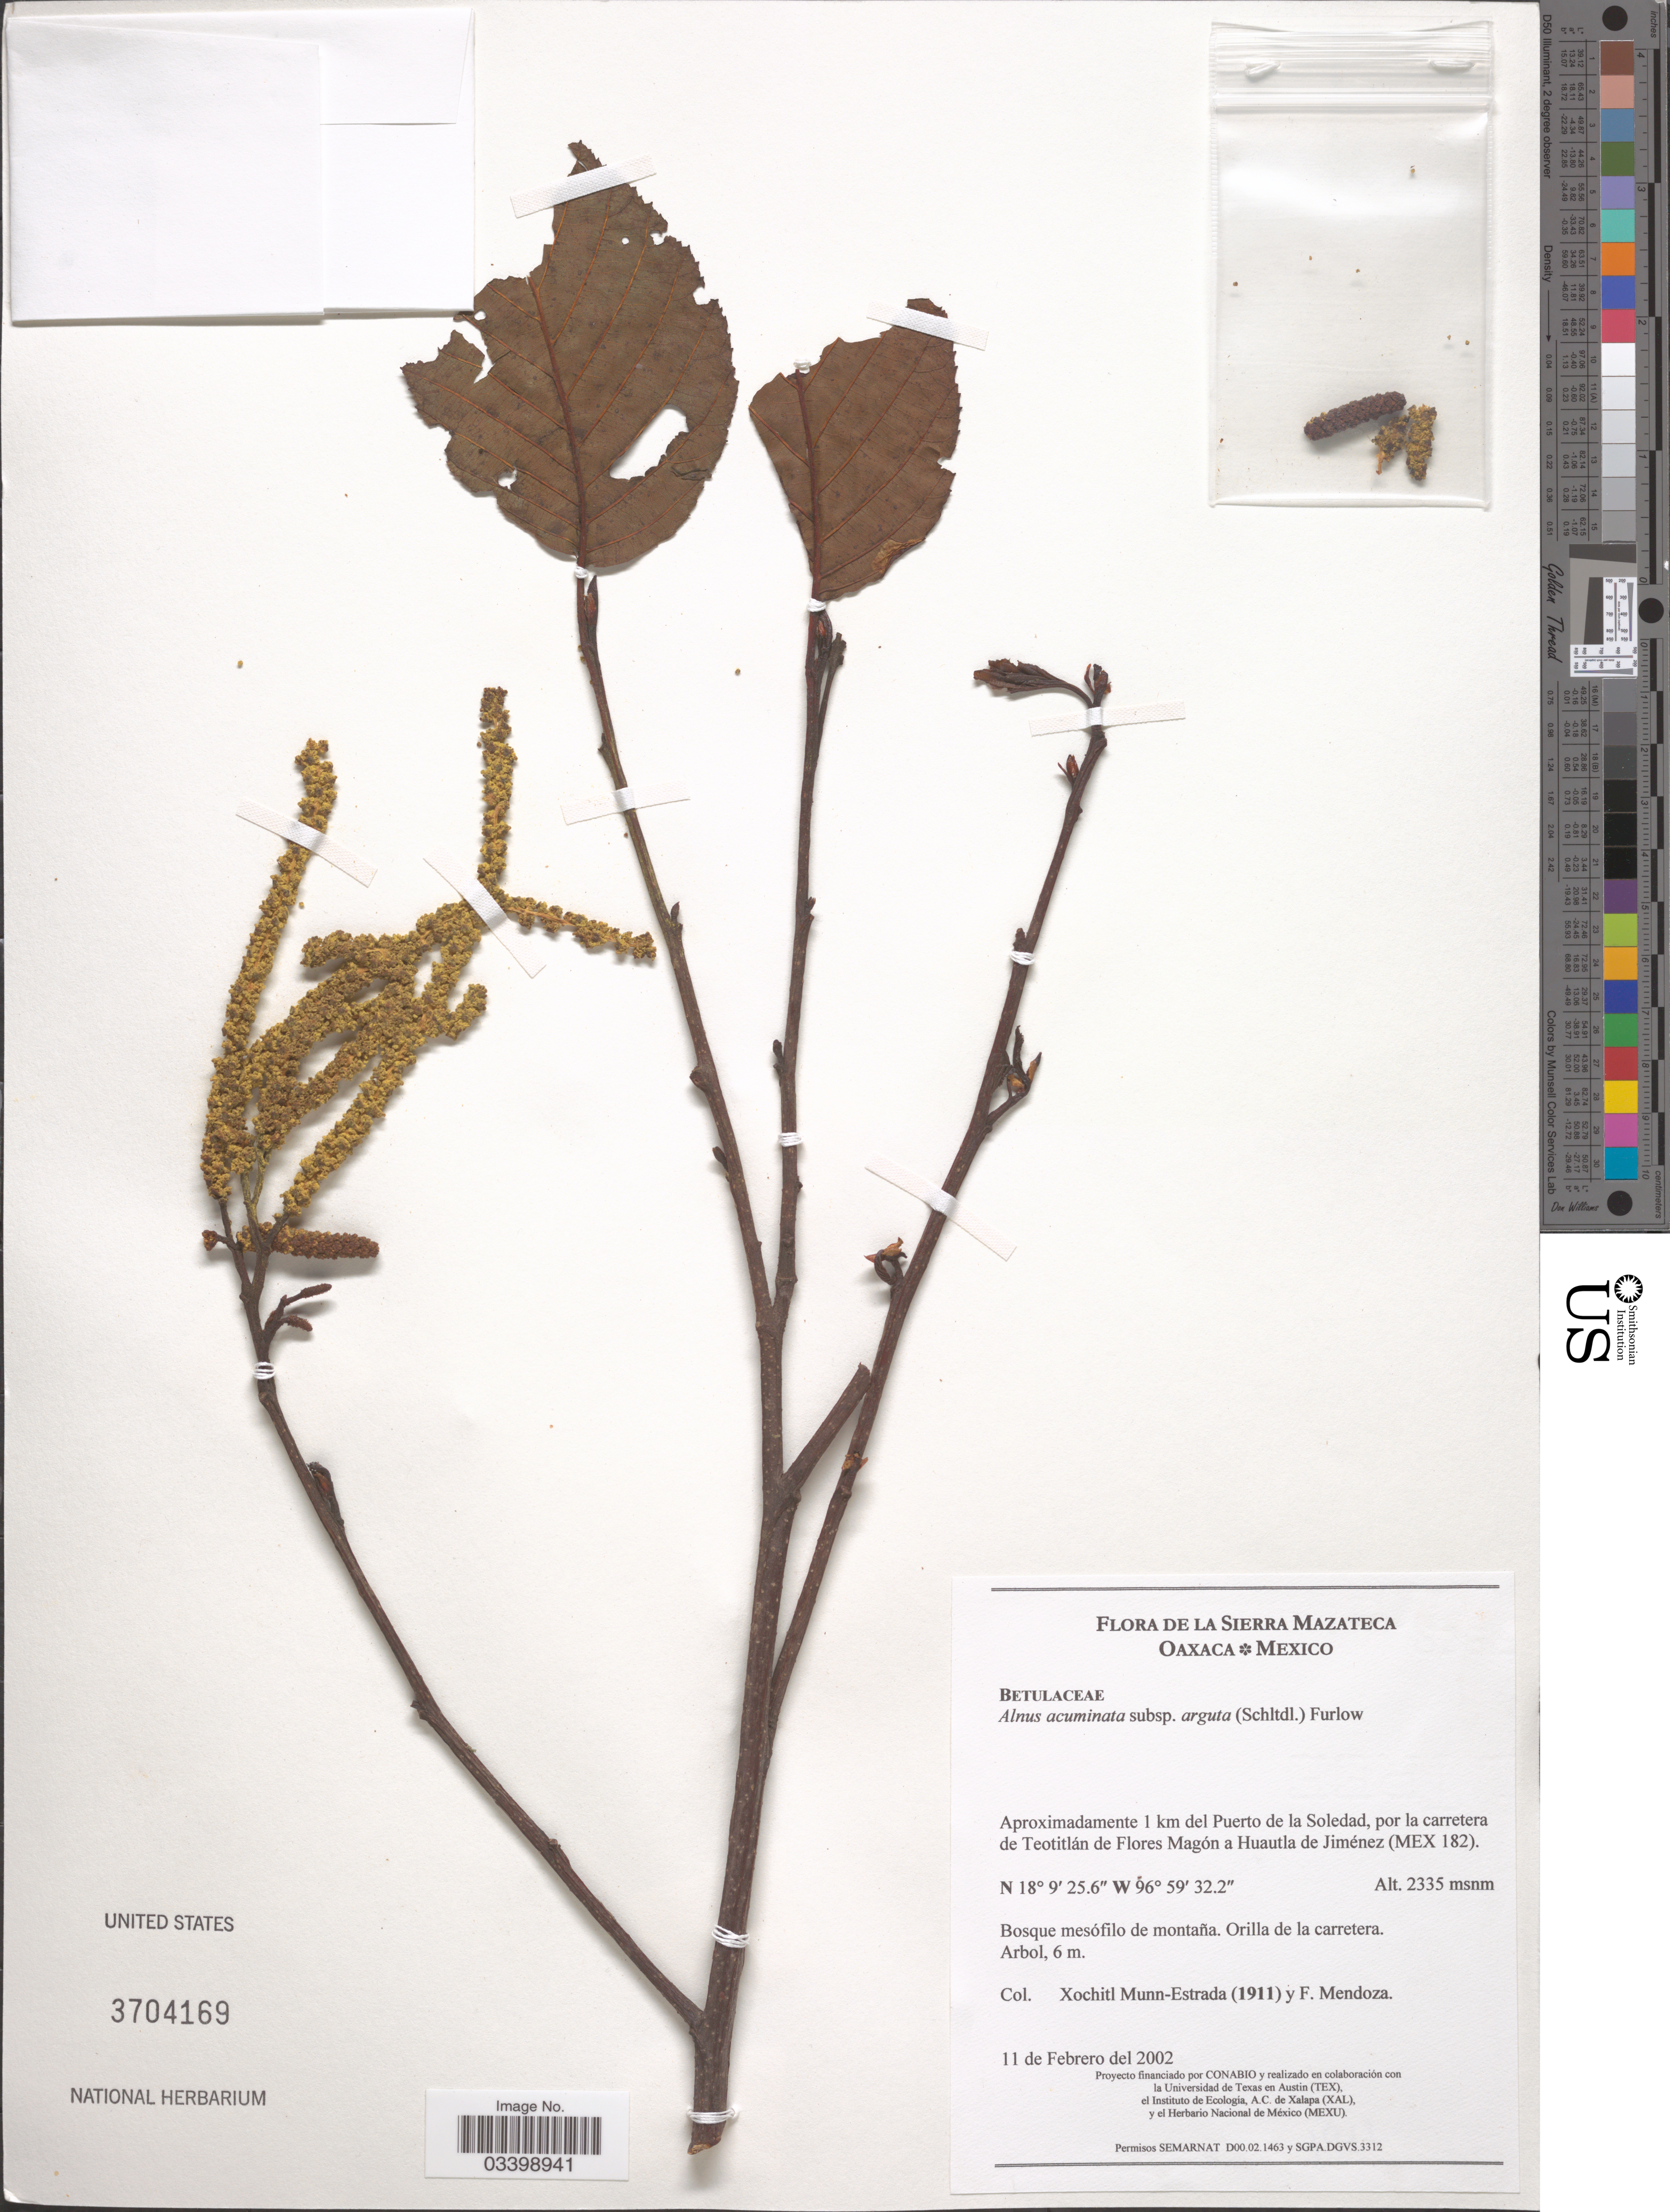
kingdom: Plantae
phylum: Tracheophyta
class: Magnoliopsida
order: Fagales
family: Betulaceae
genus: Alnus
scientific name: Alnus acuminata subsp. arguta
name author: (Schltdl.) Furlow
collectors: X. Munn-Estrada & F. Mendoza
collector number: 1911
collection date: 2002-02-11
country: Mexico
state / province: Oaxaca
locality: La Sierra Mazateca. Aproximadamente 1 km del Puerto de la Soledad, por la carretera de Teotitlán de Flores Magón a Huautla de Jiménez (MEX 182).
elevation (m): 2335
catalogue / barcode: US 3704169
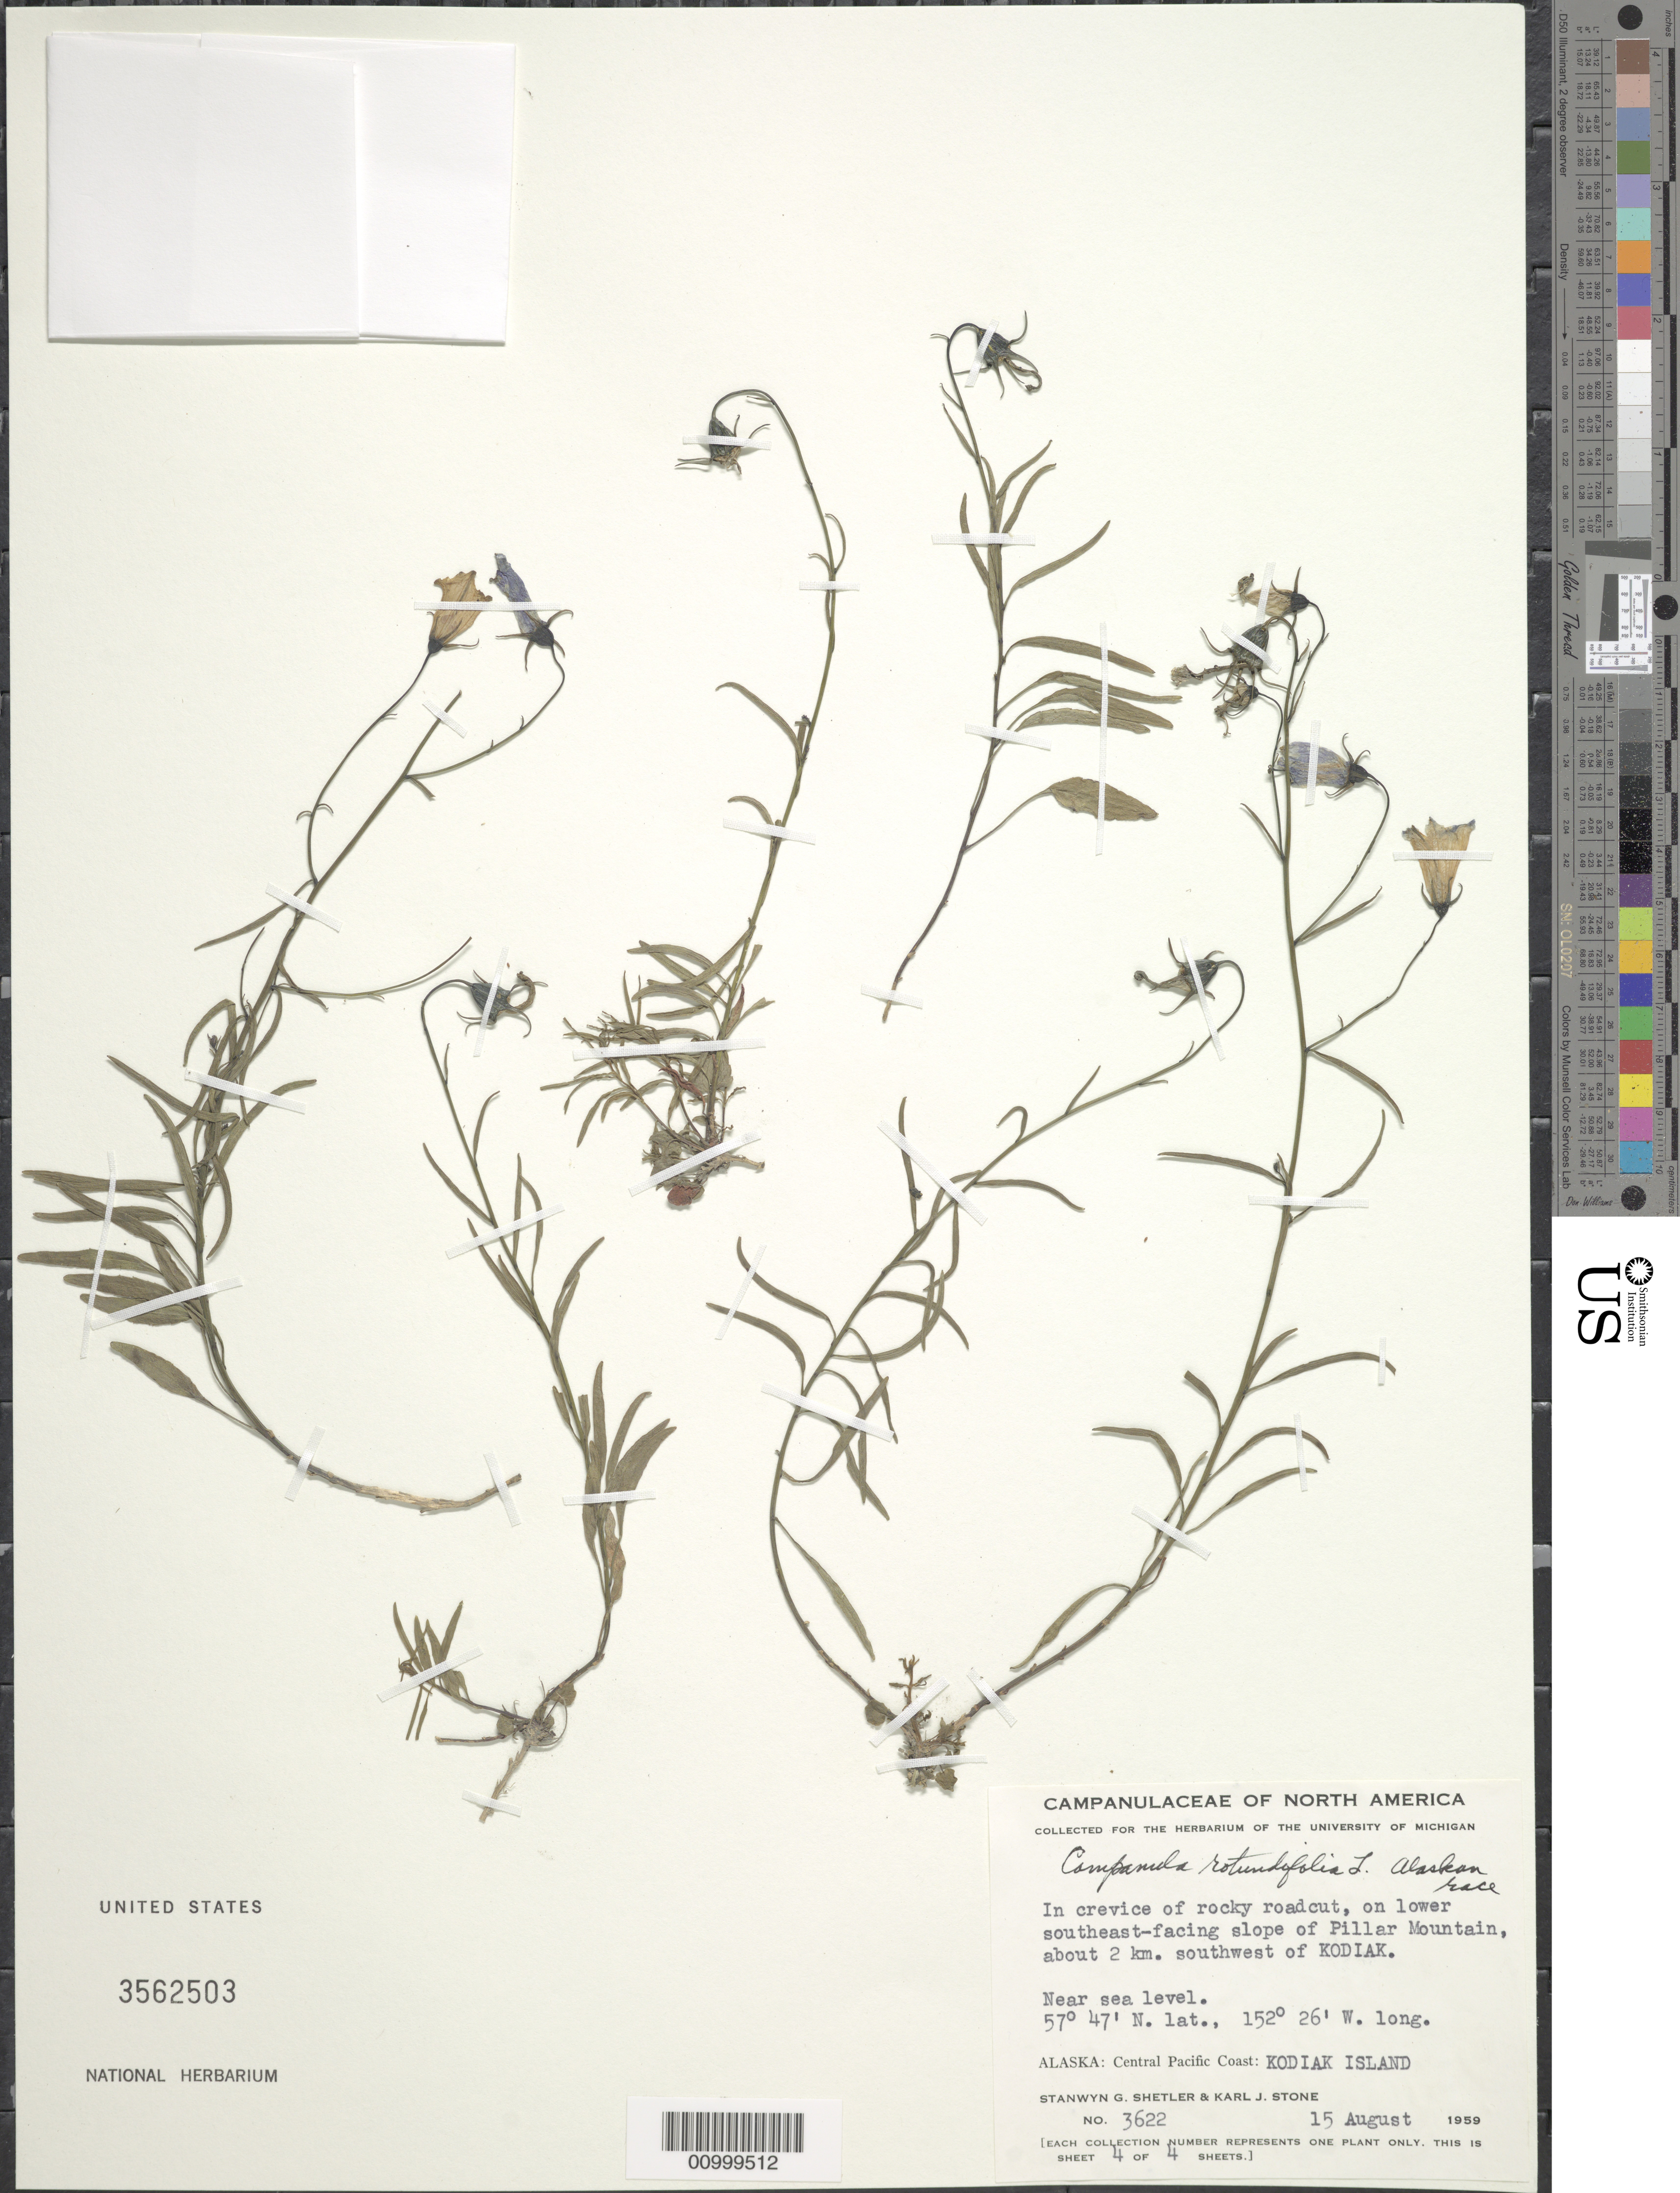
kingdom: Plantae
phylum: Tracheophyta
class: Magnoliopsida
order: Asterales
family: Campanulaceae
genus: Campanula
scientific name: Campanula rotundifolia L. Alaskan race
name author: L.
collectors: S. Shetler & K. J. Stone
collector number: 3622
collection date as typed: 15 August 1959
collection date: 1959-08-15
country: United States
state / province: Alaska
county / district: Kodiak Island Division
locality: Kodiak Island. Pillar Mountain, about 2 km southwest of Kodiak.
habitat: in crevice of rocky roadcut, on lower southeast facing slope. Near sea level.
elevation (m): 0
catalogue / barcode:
┄┄┄┄┄┄┄┄┄┄┄┄┄┄┄┄┄┄┄┄
**Direction:**
Rename "locality" to "site" throughout the lines above and write them out again with everything else unchanged. Leave the pictures out.

**Solution for this task:**
kingdom: Plantae
phylum: Tracheophyta
class: Magnoliopsida
order: Fagales
family: Betulaceae
genus: Alnus
scientific name: Alnus acuminata subsp. arguta
name author: (Schltdl.) Furlow
collectors: X. Munn-Estrada & F. Mendoza
collector number: 1911
collection date: 2002-02-11
country: Mexico
state / province: Oaxaca
site: La Sierra Mazateca. Aproximadamente 1 km del Puerto de la Soledad, por la carretera de Teotitlán de Flores Magón a Huautla de Jiménez (MEX 182).
elevation (m): 2335
catalogue / barcode: US 3704169
kingdom: Plantae
phylum: Tracheophyta
class: Magnoliopsida
order: Asterales
family: Campanulaceae
genus: Campanula
scientific name: Campanula rotundifolia L. Alaskan race
name author: L.
collectors: S. Shetler & K. J. Stone
collector number: 3622
collection date as typed: 15 August 1959
collection date: 1959-08-15
country: United States
state / province: Alaska
county / district: Kodiak Island Division
site: Kodiak Island. Pillar Mountain, about 2 km southwest of Kodiak.
habitat: in crevice of rocky roadcut, on lower southeast facing slope. Near sea level.
elevation (m): 0
catalogue / barcode:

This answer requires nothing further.